Eine Person möchte sich selbsständig machen. Dafür benötigt Sie ein Startkapital von 8000,00 Euro. Um nicht zu einem Geldinstitut zu gehen, wird ihr dieses Geld von einer Verwandten des Ehepartners gegeben. Dies wird schriftlich festgehalten. Die Bedingungen sind : Rückzahlung ohne Zinsen und Höhe der monatlichen Rückzahlung je nach Möglichkeit der selbstständigen Person.
Vor einem Jahr wurde die Ehe geschieden. Bis zum jetzigen Zeitpunkt wurden 3000,00 Euro zurück gezahlt. Die monatlichen Raten belaufen sich auf 150,00 Euro - 250,00 Euro.
Jetzt will die Verwandte Person (Kreditgeber) das gesamte Geld mit einem mal zurück haben.
Zusätzlioch wurde ein Anwalt beschäftigt, welcher Die bisher gezahlten 3000,00 Euro lediglich als Zinsen verbucht und somit noch zusätzlich die gesamten 8000,00 Euro fordert.
Jetzt die Frage, ob so eine Machenschaft des Kreditgebers zusammen mit dem Anwalt überhaupt rechtens ist und wie soll man sich da am Besten verhalten?
vielen Dank im Vorraus
Hi,
schön wenn etwas schriftlich festgehalten wurde.

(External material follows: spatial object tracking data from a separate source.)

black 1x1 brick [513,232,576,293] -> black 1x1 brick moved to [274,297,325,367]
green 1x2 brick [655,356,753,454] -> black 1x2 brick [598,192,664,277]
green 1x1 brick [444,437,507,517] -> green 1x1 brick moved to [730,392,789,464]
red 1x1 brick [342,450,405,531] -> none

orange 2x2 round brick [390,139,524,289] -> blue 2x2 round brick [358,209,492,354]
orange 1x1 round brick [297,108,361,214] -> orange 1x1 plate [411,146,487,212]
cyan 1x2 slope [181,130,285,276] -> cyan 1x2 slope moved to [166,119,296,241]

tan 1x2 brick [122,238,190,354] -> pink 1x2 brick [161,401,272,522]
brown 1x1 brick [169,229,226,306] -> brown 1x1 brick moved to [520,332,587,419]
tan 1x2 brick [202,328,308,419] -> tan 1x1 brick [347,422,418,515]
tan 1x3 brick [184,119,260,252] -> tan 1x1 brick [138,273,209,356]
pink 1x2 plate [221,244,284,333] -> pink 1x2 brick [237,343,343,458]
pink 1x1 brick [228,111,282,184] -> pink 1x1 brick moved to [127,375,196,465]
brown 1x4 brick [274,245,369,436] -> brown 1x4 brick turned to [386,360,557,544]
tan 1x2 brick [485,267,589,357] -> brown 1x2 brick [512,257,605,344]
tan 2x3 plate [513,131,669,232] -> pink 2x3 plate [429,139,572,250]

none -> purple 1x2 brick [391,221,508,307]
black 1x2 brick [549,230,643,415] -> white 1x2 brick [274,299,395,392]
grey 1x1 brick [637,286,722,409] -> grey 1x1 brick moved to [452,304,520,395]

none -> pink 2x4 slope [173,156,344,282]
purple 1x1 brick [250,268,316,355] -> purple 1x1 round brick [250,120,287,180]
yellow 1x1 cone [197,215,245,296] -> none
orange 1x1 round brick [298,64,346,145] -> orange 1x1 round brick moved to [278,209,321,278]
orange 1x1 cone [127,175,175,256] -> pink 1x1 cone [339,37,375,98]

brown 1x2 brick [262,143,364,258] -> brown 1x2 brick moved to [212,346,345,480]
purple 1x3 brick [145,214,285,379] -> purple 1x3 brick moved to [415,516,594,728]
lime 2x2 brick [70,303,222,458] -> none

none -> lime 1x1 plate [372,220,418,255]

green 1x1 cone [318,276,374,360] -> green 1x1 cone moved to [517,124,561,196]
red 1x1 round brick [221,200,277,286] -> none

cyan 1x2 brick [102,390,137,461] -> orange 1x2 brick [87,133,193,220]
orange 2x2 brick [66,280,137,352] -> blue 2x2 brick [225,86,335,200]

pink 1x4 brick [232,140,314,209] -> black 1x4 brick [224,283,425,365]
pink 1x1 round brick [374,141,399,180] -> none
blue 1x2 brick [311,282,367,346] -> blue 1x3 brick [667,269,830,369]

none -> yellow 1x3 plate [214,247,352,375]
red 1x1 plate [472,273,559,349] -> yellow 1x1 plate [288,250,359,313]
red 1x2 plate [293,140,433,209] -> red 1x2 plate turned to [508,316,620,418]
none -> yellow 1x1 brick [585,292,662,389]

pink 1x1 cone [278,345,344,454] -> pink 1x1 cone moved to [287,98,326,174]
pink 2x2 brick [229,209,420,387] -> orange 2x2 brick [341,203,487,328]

Wie lautet der exakte Wortlaut?
Wegen FAQ:1129 bitte Namen wie Raffi Raffzahn und Sibille Selbstständig benutzen.
MFG
Ist kein bestimmter Zeitpunkt für die Rückzahlung des Darlehens vereinbart worden, kann der Vertrag mit einer Frist von drei Monaten gekündigt werden (§ 488 Abs. 3 Satz 1 BGB). Damit ist der offene Darlehensbetrag i. H. v. 5000 EUR fällig; Zinsen sind lt. Vertrag nicht geschuldet.